Calling $\rho$ the fraction of nonzero elements in the matrix, the time complexity of matrix multiplication using the CSR format is $O(\rho^2 n^3)$, therefore if $\rho$ is small this algorithm is more efficient.
The following cells demonstrate the speedup. 

**Take home messages:** 
1. you should tailor your algorithms to the structure of your data. 
2. **in most situations there already exists a built in function (in numpy or scipy) that does what you want. Look for it before writing your own code.**

In [39]:
#The following code generates a matrix in which on average a fraction rho of the elements are nonzero.
def random_sparse_matrix(n,rho):
    return np.random.random([n,n])*(np.random.random([n,n])<rho)

In [40]:
#generate two random sparse matrices
n=1000
rho=0.1
A=random_sparse_matrix(n,rho)
B=random_sparse_matrix(n,rho)

In [41]:
#convert to CSR format using scipy
from scipy import sparse
A_sparse=sparse.csr_array(A)
B_sparse=sparse.csr_array(B)

In [42]:
%%timeit
A_sparse@B_sparse

53.7 ms ± 2 ms per loop (mean ± std. dev. of 7 runs, 10 loops each)


In [43]:
%%timeit
A@B

457 ms ± 48.7 ms per loop (mean ± std. dev. of 7 runs, 1 loop each)


Ok, but how does the CSR format really work under the hood? And what about the algorithm to multiply sparse matrices?
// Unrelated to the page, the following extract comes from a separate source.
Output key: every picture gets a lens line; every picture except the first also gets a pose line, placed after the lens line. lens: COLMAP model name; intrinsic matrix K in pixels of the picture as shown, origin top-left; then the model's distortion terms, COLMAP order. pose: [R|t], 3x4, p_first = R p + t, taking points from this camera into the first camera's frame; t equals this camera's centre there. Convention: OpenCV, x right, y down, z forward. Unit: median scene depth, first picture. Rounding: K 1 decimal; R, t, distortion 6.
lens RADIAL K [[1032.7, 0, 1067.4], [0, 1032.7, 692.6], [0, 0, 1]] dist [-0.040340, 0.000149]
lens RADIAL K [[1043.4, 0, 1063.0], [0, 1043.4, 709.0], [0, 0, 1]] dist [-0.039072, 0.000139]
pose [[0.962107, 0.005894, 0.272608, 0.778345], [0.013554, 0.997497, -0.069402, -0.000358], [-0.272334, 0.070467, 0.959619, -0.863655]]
1. **Ask ChatGPT**: the prompt "Write python code for implementing the matrix product between sparse matrices. Your algorithm should be optimized for sparse matrices" seems to work pretty well (still be critical of the output and check it).
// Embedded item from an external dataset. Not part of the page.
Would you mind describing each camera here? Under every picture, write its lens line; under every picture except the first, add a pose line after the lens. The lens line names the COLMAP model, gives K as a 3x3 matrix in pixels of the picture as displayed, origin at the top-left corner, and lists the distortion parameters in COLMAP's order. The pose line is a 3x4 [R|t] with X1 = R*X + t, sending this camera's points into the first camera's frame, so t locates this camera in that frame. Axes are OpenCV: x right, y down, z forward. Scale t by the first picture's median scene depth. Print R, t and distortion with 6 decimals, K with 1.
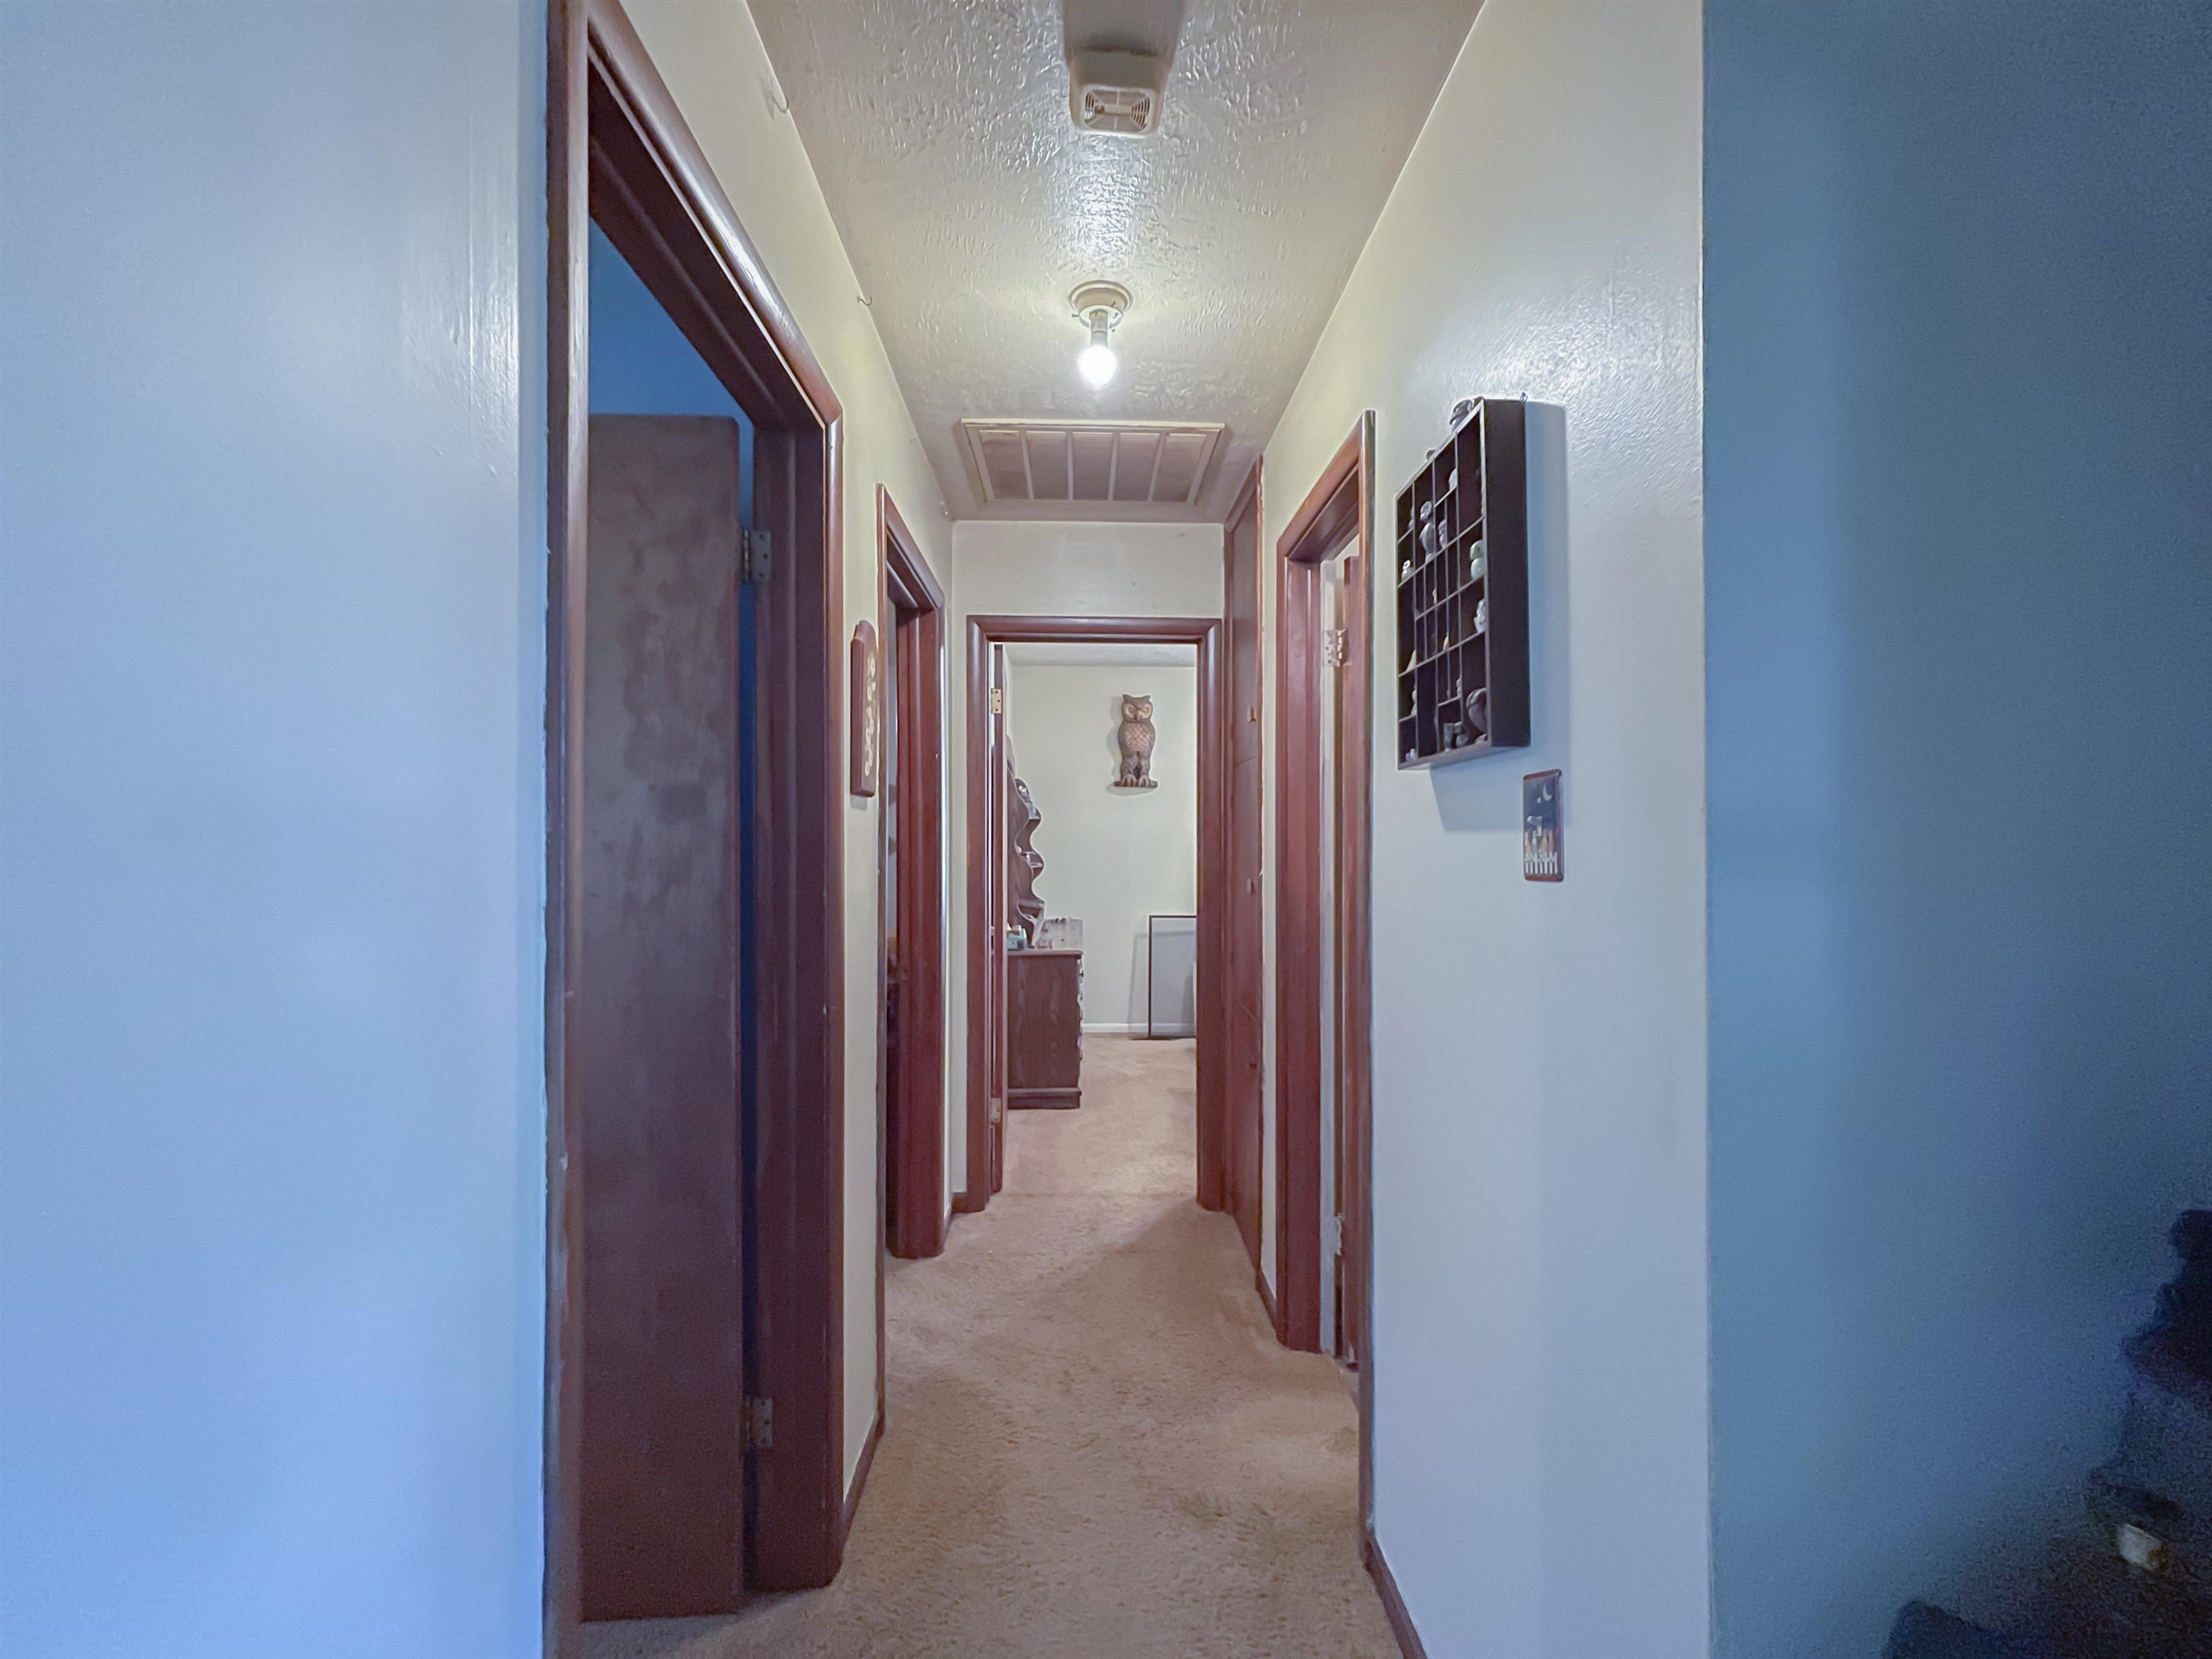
lens RADIAL K [[891.0, 0, 1110.0], [0, 891.0, 830.1], [0, 0, 1]] dist [-0.003216, 0.002193]
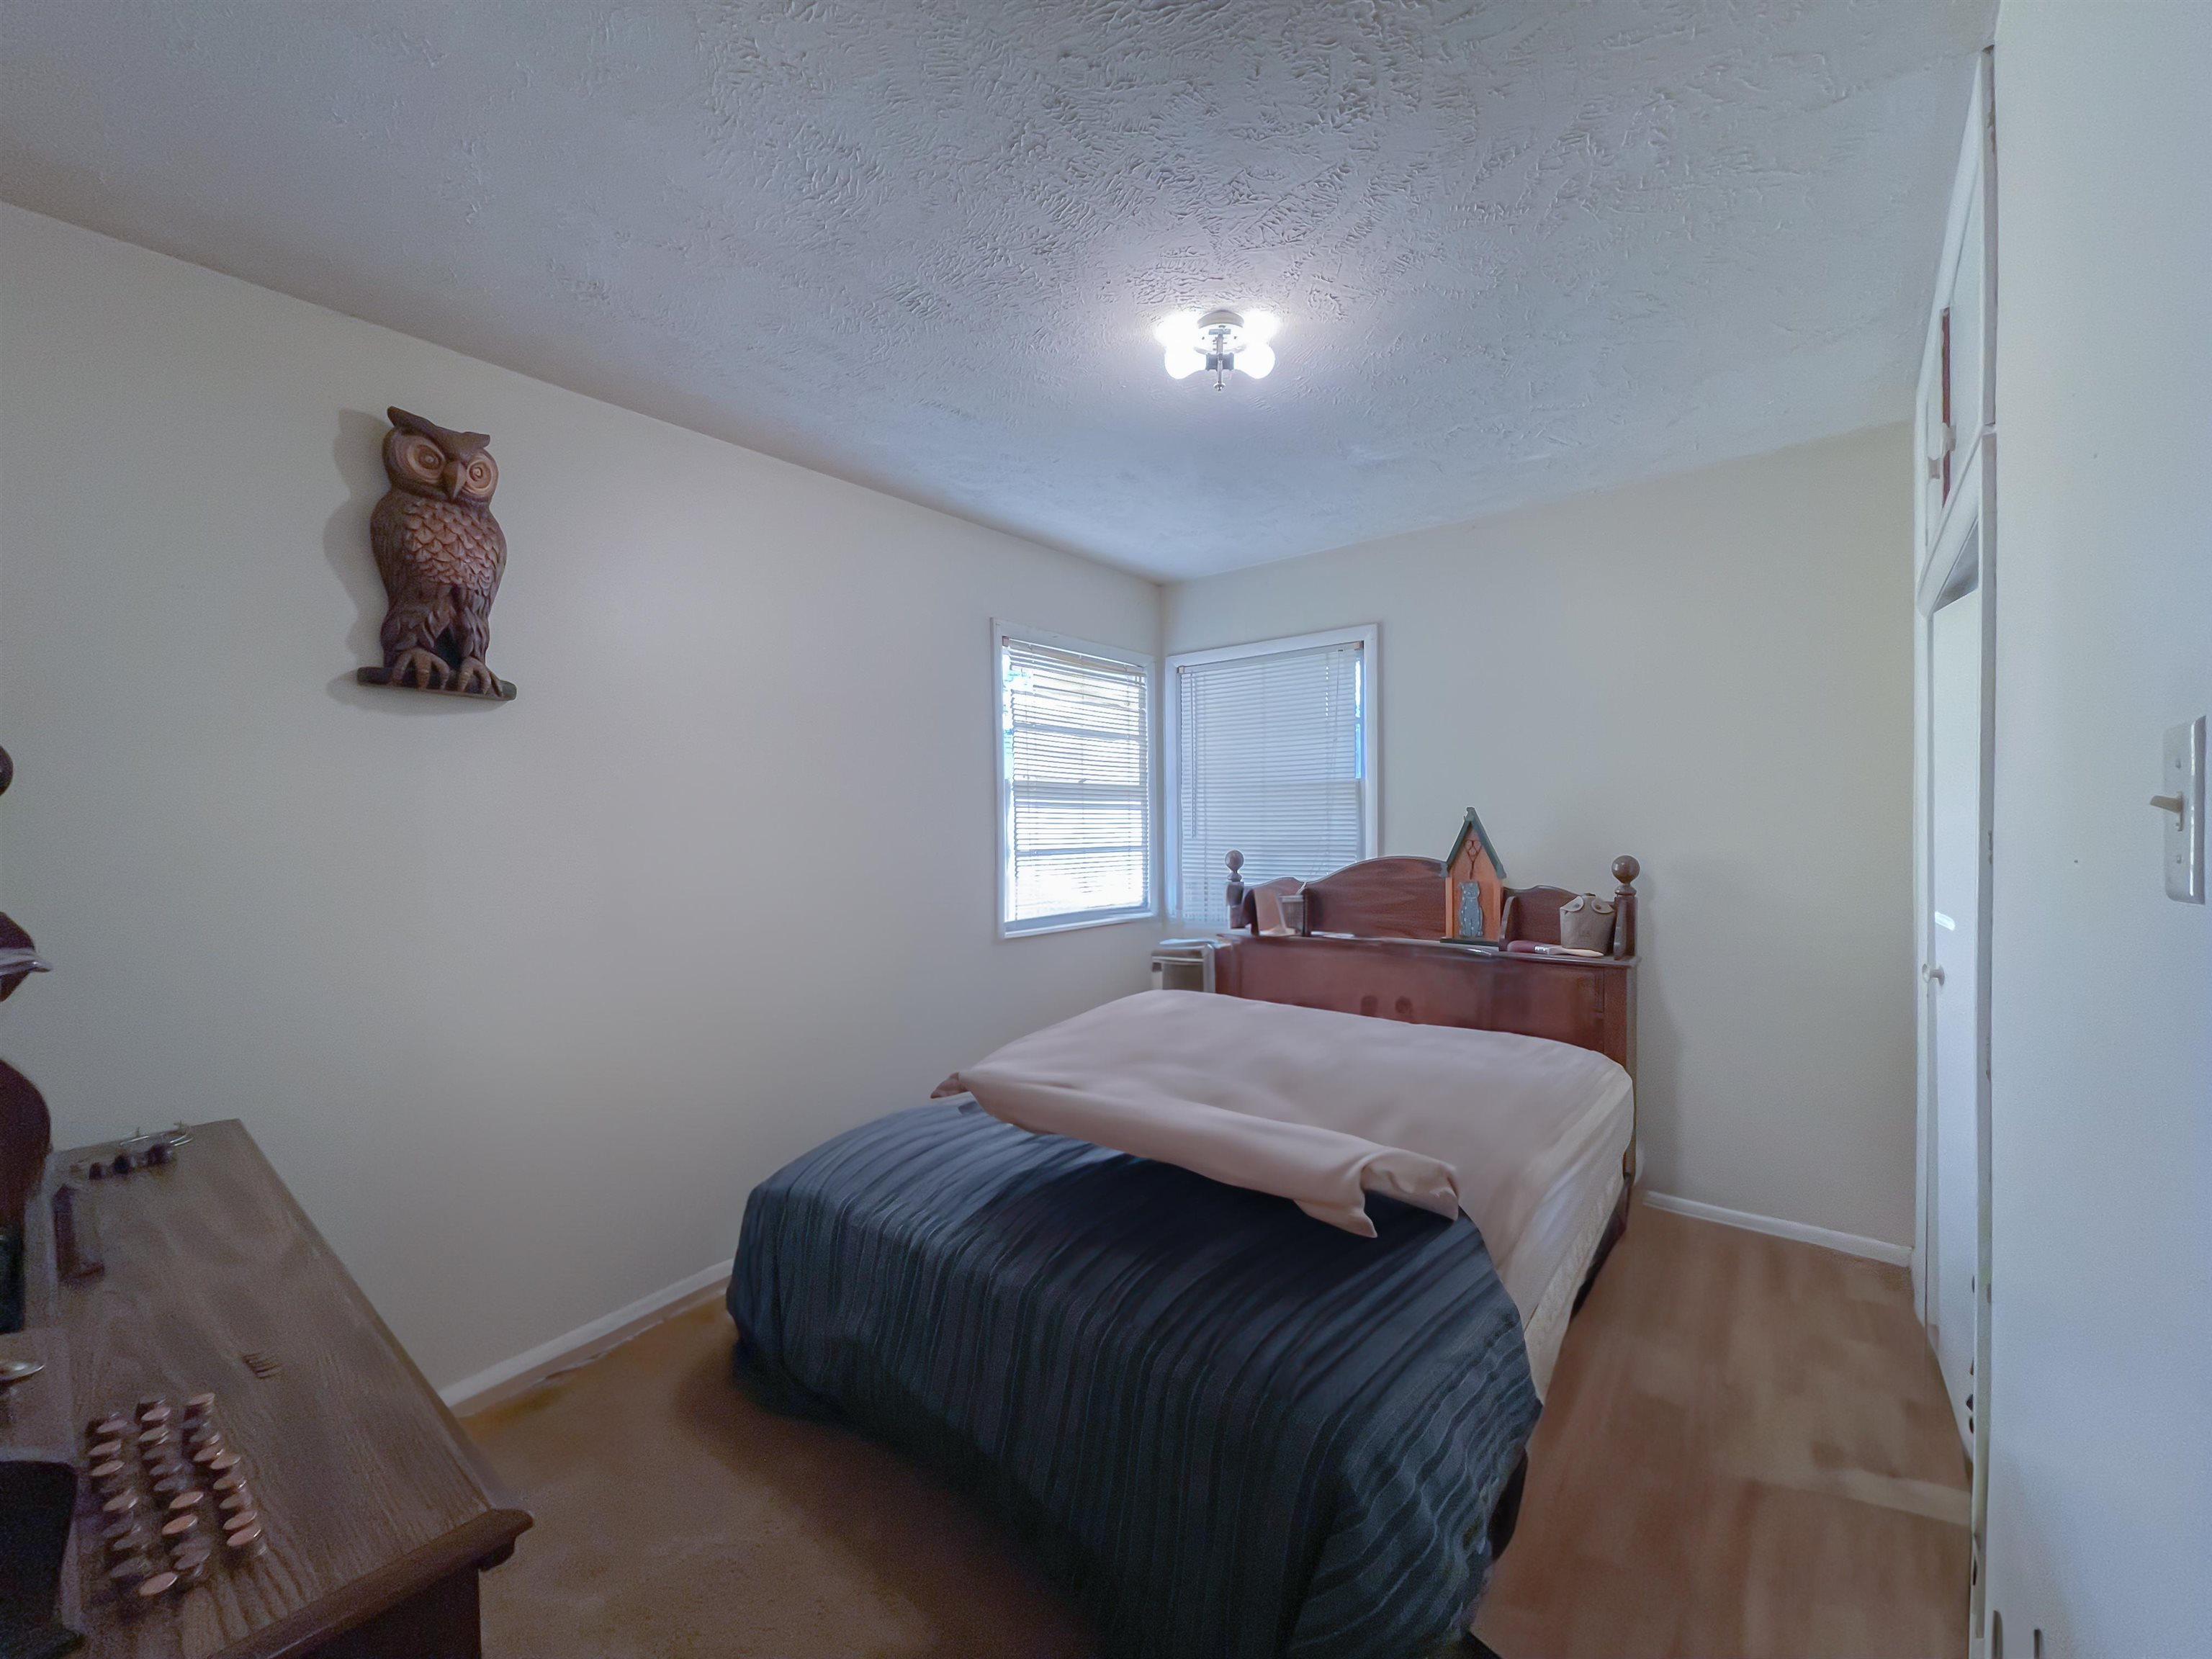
lens RADIAL K [[891.0, 0, 1102.8], [0, 891.0, 839.8], [0, 0, 1]] dist [-0.003216, 0.002193]
pose [[0.658962, -0.014111, 0.752044, -0.062024], [0.006701, 0.999894, 0.012891, 0.006091], [-0.752146, -0.003455, 0.658987, 0.585431]]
2. Look it up on wikipedia: [Sparse Matrix](https://en.wikipedia.org/wiki/Sparse_matrix)

Why do we care about sparse matrices? The Pagerank algorithm is based on the webgraph. Is this graph sparse or dense?

#### Exercise
Change the value of `n` in the previous example and rerun the code. 

Should `n` be large or small for the CSR matrix multiplication to have an advantage? Why?